Puing-puing dari tanah longsor, yang meliputi batu-batu besar, pepohonan, dan tanah yang terlantar, memiliki kedalaman hingga 8 m (26 kaki) di beberapa daerah.
Hanya ada satu jalan utama menuju Provinsi Enga dan Care Australia mengatakan puing-puing berjatuhan di sebagian besar wilayah tersebut, sehingga membatasi akses ke lokasi penyelamatan.
Menurut Aktoprak, kekerasan suku di sepanjang jalan utama dapat mempersulit upaya bantuan.
Aktoprak mengatakan kerusuhan tersebut tidak ada hubungannya dengan tanah longsor.
"Dalam satu hari saja, total delapan orang tewas, lima toko usaha dan 30 rumah terbakar,” terangnya.
Masyarakat lokal sudah mulai mendistribusikan makanan dan air kepada orang-orang yang terkena dampak tanah longsor.
Pemerintah provinsi akan mengerahkan bantuan termasuk makanan, air dan produk kebersihan mulai Senin (27/5/2024).
Organisasi Internasional untuk Migrasi, yang merupakan bagian dari Perserikatan Bangsa-Bangsa, menyediakan barang-barang non-makanan seperti selimut, perlengkapan tidur, dan kasur.

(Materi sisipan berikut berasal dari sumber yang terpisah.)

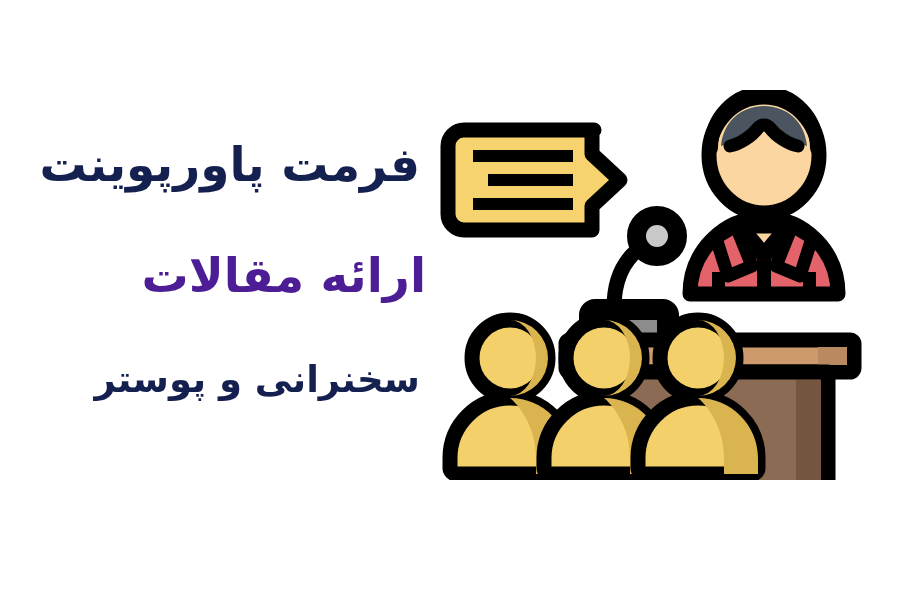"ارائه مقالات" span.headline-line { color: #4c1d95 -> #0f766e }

Hingga Minggu (26/5/2024), Pusat Bencana Nasional, yang merupakan bagian dari pemerintah Papua Nugini, belum meminta bantuan dari negara lain.
Papua Nugini memiliki populasi lebih dari 11,7 juta orang. Dengan sekitar 850 bahasa asli, negara ini merupakan negara yang paling beragam bahasanya di muka bumi, menurut Bank Dunia.